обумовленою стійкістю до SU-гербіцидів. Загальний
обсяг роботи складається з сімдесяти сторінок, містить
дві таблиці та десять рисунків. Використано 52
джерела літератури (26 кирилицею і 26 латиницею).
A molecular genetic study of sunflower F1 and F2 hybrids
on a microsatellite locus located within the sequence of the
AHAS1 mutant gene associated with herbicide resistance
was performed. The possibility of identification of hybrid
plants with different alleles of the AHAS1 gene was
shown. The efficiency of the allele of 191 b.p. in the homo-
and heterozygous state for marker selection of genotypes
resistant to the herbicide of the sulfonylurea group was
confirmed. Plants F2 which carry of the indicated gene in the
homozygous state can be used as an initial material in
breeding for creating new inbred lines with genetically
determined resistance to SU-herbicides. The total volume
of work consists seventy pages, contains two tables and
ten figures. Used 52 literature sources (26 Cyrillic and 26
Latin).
★ ★ ★
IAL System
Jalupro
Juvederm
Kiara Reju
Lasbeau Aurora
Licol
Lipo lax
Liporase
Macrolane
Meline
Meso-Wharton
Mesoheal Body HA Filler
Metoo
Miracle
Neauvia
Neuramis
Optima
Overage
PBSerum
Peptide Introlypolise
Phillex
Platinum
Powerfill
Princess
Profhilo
★ ★ ★
● What you will do
Among the lines above, which ones include the word "state"? Copy them.

● Result of this exercise
and heterozygous state for marker selection of genotypes
homozygous state can be used as an initial material in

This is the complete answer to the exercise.